Pretty much everything I write comes from my own reality. Anger and pain and frustration are my main motivating factors for writing, and I try to be as honest and accurate in my lyrics as I can. That’s not to say every song is a complete literal account of a real life event, though some are. Sometimes I combine a couple different relationships or experiences into one song, but make it all one story for the sake of the song. Or sometimes you take an emotion or sentiment and magnify it a little to make it more interesting. You only have three or four minutes, so sometimes you make adjustments so that each song is coherent in such a small amount of words, but it definitely is a patchwork of reality. That’s my goal, anyway.

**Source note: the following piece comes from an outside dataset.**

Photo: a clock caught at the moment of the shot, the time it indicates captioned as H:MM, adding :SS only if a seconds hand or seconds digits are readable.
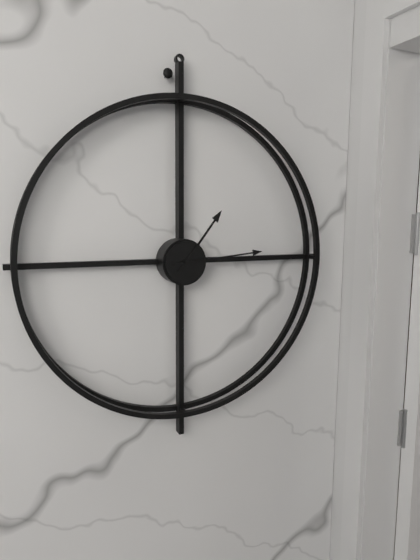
1:14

Songs like Housewife and At First Sight obviously describe gay relationships. It does come across as being quite unselfconscious, which I admire. But did you debate with yourself how this might influence the reaction your music will receive?
I disagree that any of my songs “describe gay relationships”. I don’t think that the singer’s gender and the gender of the other character(s) in the song really affect what the song is about, and I hope we are closing in on the day that people can see that. I know pl
enty of women (straight and gay) who want to be housewives, and I’m sure there are plenty of straight men out there who would like to be in a relationship and not have to be the breadwinner, too. They might just be afraid to admit it out loud (laughs).

But are you worried about being known as “Gay Singer Jay Brannan”?
I hate having my sexual orientation used as a title or a genre. It pisses me off. I just want to be a regular musician like anyone else. When Lisa Loeb sings, she’s singing about her life, her relationships, her experiences. No one ever says she’s singing “straight songs” or that she’s singing about “straight issues”. No one ever says that Whitney Houston’s or Seal’s songs are about “what it’s like being a black person”. At the end of the day, we’re all the same and we all go through the same shit. The rest is just details.

On your blog a couple of months ago you said you hadn’t given up your day job yet. What is that day job? Do you still have it?
I proofread legal documents for a translation company. And yes, I still have it, though I have decreased my hours quite a bit in order to record and go on tour, and so on. I probably could have quit already, but I’m nervous about letting it go, because the music thing is very unpredictable. Also, I’ve saved the money I’ve made from music thus far and invested it in recording my own album. That way, I’m able to make all the creative and business decisions, and release the album under my own record label, Great Depression Records.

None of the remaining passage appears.